A really worthwhile documentary on party discipline.  And it is a sad reality that regardless of the party name, the elected members can talk a big talk to get elected, but strong, intelligent men (and women) transform into mice under the threat of losing favour with the leader, and the subsequent loss of position, prestige, and no endorsement for the next election.

John Van Dongen, was a man who worked hard for his riding, and was really respected for that. During his first bid to represent Abbotsford in the BC Legislature, John spoke at many events, firmly stating his opposition to abortion.  Then one day the matter of abortion came up for a vote in Victoria and the cameras caught him scurrying frantically out of the room, so that he would not be seen voting contrary to the things he’d said he believed.  The media had a heyday with that.

Another time when the abortion question came to the floor, this MLA gave a most unconvincing reason as to why he could not be present, be at his job, to uphold this very important principle that we had trusted him to speak up about, as he had done so boldly on the campaign trail.

I liked John and voted for him, knowing that what he did about the question of abortion was just the normal behaviour of politicians.  They are caught in the trap that conformity to the group imposes on all but the truly independent MPs and MLAs.  Rarely does an elected member dare to buck the leader’s will on any issue of importance.

So increasing the number of elected MPs or MLAs in Canada merely increases the cost of government for beleaguered tax-payers.  Each elected member has to have an office, a staff, car, expense account etc., thus burgeoning the entire civil service without doing much to bring the will of the people into the debates as to how they are governed,…..what laws to pass, where their taxes will be spent.

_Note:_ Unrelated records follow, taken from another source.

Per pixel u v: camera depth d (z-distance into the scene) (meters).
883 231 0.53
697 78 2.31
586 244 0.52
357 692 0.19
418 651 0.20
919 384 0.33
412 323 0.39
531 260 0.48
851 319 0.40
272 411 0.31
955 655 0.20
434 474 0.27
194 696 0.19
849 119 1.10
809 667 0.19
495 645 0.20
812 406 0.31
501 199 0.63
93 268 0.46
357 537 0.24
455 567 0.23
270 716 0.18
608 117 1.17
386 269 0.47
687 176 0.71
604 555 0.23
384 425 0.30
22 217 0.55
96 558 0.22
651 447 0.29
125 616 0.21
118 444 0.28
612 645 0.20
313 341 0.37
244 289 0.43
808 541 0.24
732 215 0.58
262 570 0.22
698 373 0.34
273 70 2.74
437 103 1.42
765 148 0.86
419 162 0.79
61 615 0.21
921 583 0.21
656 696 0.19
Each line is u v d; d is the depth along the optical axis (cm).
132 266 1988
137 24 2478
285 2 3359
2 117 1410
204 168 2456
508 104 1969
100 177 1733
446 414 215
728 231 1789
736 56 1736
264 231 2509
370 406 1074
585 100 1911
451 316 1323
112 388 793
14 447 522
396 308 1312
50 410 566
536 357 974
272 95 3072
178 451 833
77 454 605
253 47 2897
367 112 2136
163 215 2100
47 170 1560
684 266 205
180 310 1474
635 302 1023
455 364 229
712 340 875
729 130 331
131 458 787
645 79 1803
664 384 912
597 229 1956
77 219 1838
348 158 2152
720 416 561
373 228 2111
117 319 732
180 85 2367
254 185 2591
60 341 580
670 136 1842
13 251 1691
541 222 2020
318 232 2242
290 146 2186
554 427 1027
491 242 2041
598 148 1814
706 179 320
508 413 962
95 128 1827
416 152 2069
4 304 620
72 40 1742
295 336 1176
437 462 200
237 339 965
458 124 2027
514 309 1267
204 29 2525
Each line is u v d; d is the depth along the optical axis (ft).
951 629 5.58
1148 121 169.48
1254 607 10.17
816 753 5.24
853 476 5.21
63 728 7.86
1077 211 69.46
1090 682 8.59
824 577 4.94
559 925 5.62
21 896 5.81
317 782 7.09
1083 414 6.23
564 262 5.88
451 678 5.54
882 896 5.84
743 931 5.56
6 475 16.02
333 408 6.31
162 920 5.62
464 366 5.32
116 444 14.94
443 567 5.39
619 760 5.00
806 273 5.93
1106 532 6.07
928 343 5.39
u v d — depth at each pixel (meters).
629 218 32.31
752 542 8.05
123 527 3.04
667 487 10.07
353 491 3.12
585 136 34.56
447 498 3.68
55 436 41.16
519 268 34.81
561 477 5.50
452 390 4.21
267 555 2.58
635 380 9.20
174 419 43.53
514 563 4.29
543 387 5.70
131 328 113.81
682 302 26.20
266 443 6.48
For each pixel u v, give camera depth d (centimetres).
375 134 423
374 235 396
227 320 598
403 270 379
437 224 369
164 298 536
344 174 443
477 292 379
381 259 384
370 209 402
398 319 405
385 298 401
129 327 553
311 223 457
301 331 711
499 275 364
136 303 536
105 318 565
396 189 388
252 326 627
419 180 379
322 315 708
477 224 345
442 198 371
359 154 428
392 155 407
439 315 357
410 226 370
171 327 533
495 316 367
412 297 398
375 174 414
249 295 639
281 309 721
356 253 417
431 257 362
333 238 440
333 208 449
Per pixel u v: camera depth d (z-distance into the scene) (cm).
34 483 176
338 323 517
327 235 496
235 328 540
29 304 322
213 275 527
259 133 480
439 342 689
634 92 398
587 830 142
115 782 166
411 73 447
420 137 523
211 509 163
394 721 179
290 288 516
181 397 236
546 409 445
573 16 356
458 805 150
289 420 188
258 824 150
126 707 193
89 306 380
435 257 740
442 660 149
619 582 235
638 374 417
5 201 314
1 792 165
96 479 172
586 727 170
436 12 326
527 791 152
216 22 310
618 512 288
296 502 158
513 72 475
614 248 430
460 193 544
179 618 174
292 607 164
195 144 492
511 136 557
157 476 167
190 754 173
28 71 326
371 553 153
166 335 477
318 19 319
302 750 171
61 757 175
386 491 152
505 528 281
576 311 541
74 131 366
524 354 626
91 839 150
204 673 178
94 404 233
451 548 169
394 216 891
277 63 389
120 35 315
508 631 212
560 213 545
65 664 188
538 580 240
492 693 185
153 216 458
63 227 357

Government for the people, by the people and of the people is mostly an illusion, but in a democracy there is still some ray of hope, some influence because regular elections are mandated.  The fear of losing their seat has a clarifying effect on politicians, making them overcome the fear of the leader’s displeasure enough to occasionally try to actually represent their constituents.

Sean Holman gives us a little glimpse inside the halls of power.Unknown


(From Wikipedia)  A whip is an official in a political party whose primary purpose is to ensure party discipline in a legislature. Whips are a party’s “enforcers,” who typically offer inducements and threaten party members to ensure that they vote according to the official party policy. A whip’s role is also to ensure that the elected representatives of their party are in attendance when important votes are taken. The usage comes from the hunting term “whipping in,” i.e. preventing hounds from wandering away from the pack.